Syntax looks at the rules of a language, particularly how the various parts of sentences go together. While similar to morphology, which looks at how the smallest meaningful linguistic units, called morphemes, are formed into complete words, syntax examines how fully formed words fit together to create complete and understandable sentences. Understanding a language's syntax is important for understanding what makes a sentence grammatically correct.
The Purpose of Syntax
Linguists and grammarians who study syntax are not necessarily prescriptivist, which means they do not attempt to tell people how to "correctly" form a sentence. Rather, they are descriptivist, in that they look at how people actually speak and then create rules that describe what a language community considers grammatical or non-grammatical. Syntax deals with a number of elements, all of which help to facilitate being understood through language. Without rules, there would be no foundation from which to discern meaning from a bunch of words strung together; whereas these rules allow for a virtually infinite number of sentences.

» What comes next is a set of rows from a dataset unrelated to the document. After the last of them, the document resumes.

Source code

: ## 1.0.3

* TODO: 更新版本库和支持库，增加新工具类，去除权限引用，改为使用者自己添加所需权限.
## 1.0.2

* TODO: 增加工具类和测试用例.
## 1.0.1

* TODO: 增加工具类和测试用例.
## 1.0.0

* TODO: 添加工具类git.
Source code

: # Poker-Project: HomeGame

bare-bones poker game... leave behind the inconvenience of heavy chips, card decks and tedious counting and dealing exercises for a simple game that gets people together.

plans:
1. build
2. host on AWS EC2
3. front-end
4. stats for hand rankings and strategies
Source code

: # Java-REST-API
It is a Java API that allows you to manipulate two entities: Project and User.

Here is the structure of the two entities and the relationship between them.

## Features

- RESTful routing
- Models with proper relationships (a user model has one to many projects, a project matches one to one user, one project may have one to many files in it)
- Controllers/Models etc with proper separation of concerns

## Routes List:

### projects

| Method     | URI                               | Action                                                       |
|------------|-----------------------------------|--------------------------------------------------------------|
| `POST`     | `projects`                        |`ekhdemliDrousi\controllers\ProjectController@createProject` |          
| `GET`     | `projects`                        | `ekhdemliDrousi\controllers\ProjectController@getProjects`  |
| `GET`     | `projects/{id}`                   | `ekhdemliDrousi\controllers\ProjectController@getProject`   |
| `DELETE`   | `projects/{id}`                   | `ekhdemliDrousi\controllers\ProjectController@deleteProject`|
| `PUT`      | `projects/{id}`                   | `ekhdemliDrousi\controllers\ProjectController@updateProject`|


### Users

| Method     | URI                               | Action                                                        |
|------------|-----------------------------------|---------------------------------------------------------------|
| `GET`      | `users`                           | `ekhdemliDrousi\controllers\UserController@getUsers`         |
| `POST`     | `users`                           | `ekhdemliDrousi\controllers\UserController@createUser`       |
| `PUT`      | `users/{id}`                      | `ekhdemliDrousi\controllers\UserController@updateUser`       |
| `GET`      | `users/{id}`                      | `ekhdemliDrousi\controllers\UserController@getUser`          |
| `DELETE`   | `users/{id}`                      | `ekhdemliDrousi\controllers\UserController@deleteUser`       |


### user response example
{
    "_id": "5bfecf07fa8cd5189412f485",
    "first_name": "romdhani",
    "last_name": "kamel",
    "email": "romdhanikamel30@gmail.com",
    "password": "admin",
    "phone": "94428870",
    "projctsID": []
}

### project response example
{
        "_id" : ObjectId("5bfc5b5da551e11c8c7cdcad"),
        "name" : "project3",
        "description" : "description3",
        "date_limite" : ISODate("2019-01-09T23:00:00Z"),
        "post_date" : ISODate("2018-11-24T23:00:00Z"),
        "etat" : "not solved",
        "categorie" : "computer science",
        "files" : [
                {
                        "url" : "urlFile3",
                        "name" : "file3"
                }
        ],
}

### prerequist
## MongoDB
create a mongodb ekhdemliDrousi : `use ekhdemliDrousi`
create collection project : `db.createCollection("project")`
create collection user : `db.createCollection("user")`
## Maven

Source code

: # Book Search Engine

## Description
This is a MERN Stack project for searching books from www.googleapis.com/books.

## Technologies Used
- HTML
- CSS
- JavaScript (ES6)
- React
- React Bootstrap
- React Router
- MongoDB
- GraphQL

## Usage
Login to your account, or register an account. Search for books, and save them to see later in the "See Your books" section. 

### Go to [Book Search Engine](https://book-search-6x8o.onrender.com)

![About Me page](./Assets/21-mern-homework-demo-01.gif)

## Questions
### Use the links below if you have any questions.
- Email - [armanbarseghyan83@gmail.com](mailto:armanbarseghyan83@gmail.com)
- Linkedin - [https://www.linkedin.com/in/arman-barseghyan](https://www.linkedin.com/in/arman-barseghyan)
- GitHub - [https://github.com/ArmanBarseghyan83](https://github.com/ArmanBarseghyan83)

Word Order in Language Construction
Perhaps the most important aspect of syntax is how the various parts of speech connect together. Every language has rules that dictate where certain types of words can be used in a sentence, and how to interpret the resulting sentence. A new language learner has to understand how this word order is structured, which can be difficult for someone used to a different language.
In English, the basic order is "Subject-Verb-Object;" this means that in a simple sentence, the first noun phrase is the subject, and the subsequent predicate includes the verb phrase and may contain an object. This allows English speakers to understand that in the sentence "The boy kicked the ball," the "boy" is the subject, and therefore the one doing the kicking, whereas the "ball" is the object being kicked. If someone wrote the sentence, "The ball kicked the boy," the meaning would be reversed somewhat strangely, and "Kicked the ball the boy," would immediately be recognized as a violation of basic syntactical order and read as nonsense.
Not all languages follow this same order, however. In Spanish, for example, the order of the words is more flexible in most cases, and serves to shift the emphasis of a sentence rather than its meaning. Similarly, adjectives in English usually precede the word they describe, while they come after the described word in languages such as French.
Parts of Speech
Another aspect of syntax covers the various parts of speech that a language uses and separates the words of the language into these groups. Each part of speech in turn has various rules that may be applied to it, and other rules that dictate when it cannot be used. English, for example, makes use of nouns, verbs, adjectives, and other word types, while different languages may not have a separate class for adjectives or make use of classes not found in English. Thai, for example, doesn't distinguish between adjectives and adverbs, while Japanese has several different types of words that act as adjectives.
Run-Ons and Incomplete Sentences
Through an understanding of proper syntax, speakers and writers know how sentences should be broken up. When two or more sentences are improperly combined into a single sentence, it usually creates a "run-on." Similarly, a sentence that does not contain a full syntactic idea, such as "Swam quickly to the bank," is considered incomplete. Understanding linguistic rules allows speakers and writers to effectively communicate ideas to others.